Viewing the stadium from the outside entrance (behind home plate) there are two large brick bell towers, in keeping with a southwestern theme, and echoing an architectural feature of the old Mission Stadium. Shaded seating in the stadium can be found in the Infield Reserved section 200–208 in the back 6 rows. There are no poles to impede views as seen in some older minor league parks. A concourse wraps around the playing field and provides spectators varied views of the game and stadium.

The section behind home plate has individual seats; the left and right field seating areas, however, are entirely made up of bleachers.

Planes can often be seen flying into and out of Lackland Air Force Base behind the outfield wall. The Missions regularly have "Military Night", inviting recently graduated troops to Friday night games.

==Notable events==

On July 7, 1997, the ballpark hosted the Double-A All-Star Game in which a team of American League-affiliated All-Stars defeated a team of National League-affiliated All-Stars, 4–0, before 7,114 people in attendance.
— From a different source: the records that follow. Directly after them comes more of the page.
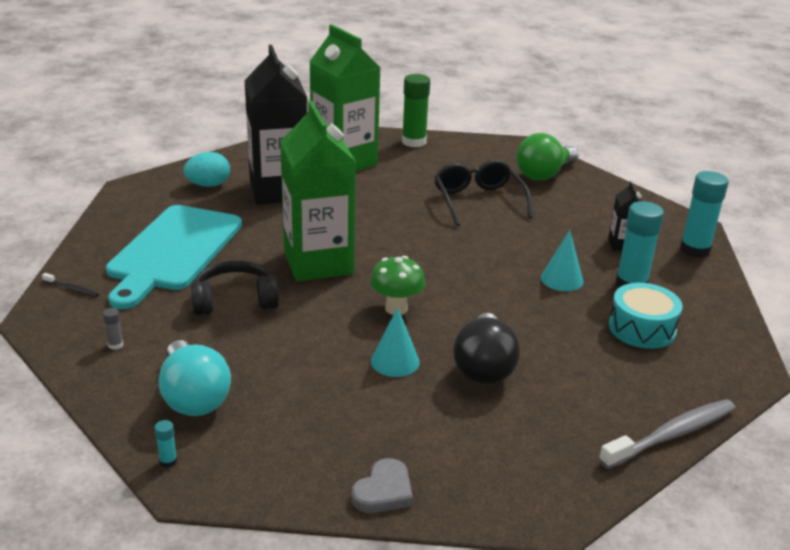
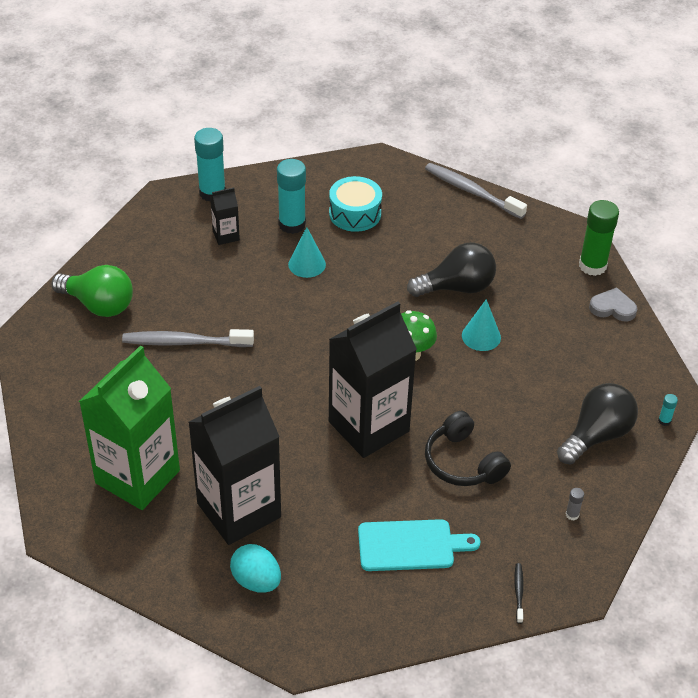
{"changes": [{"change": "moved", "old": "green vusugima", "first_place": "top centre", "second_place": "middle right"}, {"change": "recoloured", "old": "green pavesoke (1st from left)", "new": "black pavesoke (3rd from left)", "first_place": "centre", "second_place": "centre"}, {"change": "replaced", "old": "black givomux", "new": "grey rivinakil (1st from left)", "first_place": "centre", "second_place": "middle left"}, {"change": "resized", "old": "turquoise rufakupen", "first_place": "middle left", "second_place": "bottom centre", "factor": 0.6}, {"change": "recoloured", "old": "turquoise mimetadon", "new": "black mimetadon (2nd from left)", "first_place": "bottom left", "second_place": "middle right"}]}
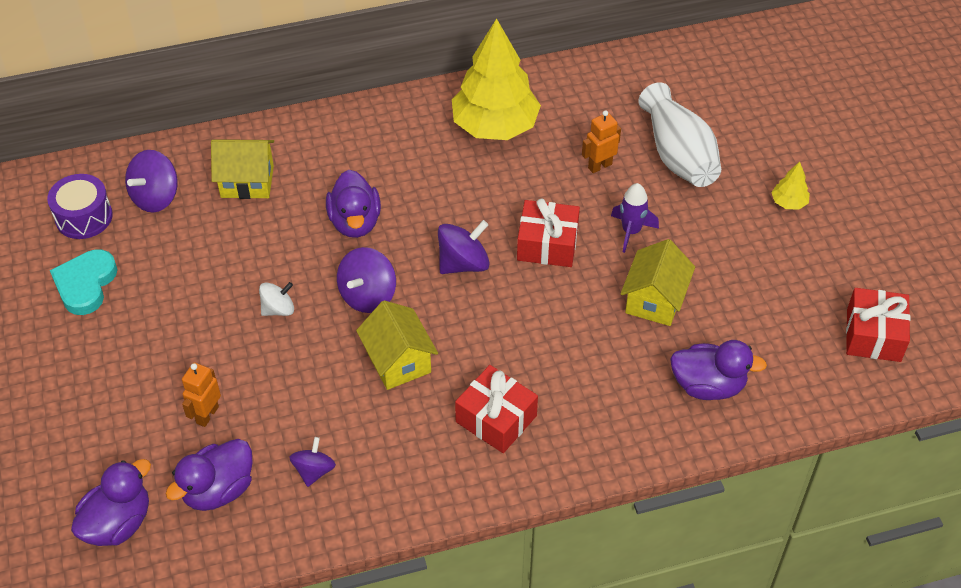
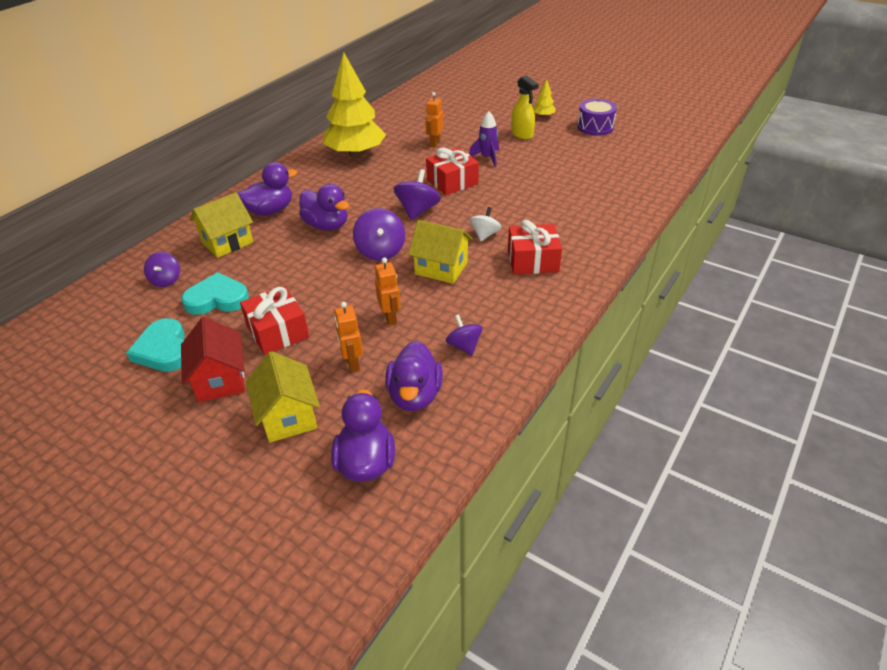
{"changes": [{"change": "removed", "old": "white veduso", "first_place": "top right"}, {"change": "resized", "old": "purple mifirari (1st from left)", "first_place": "top left", "second_place": "middle left", "factor": 0.65}, {"change": "moved", "old": "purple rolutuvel", "first_place": "middle left", "second_place": "top right"}, {"change": "moved", "old": "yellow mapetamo (3rd from left in the first image)", "new": "yellow mapetamo (2nd from left)", "first_place": "middle right", "second_place": "middle left"}, {"change": "moved", "old": "white mifirari", "first_place": "middle left", "second_place": "centre"}, {"change": "moved", "old": "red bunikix (3rd from left in the first image)", "new": "red bunikix (1st from left)", "first_place": "middle right", "second_place": "middle left"}, {"change": "moved", "old": "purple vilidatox (4th from left in the first image)", "new": "purple vilidatox (1st from left)", "first_place": "middle right", "second_place": "top left"}, {"change": "added", "new": "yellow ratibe", "second_place": "top centre"}, {"change": "added", "new": "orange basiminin (2nd from left)", "second_place": "centre"}, {"change": "added", "new": "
Wolff Stadium hosted the 2011 Texas League All-Star Game.

The third annual Mala Luna Music Festival was held from October 27–28, 2018, in the parking lot outside of the stadium.

In April 2021, the stadium was announced as the site for two Mexican League exhibition games, between Tecolotes de los Dos Laredos and the Acereros de Monclova.

==Stadium upgrades==

Following the 2006 season, the City of San Antonio approved a revised lease of Wolff Stadium. The San Antonio Missions took control of the stadium with plans to invest $1.2 million to improving the concession areas, create a "fiesta deck" in left field, improve the sound system, replace the scoreboard in right field with an LED one, and repaint. In addition, the city invested $300,000 for new lighting. The lease called for the Missions to spend 10 years in the stadium, with three additional options of five years each.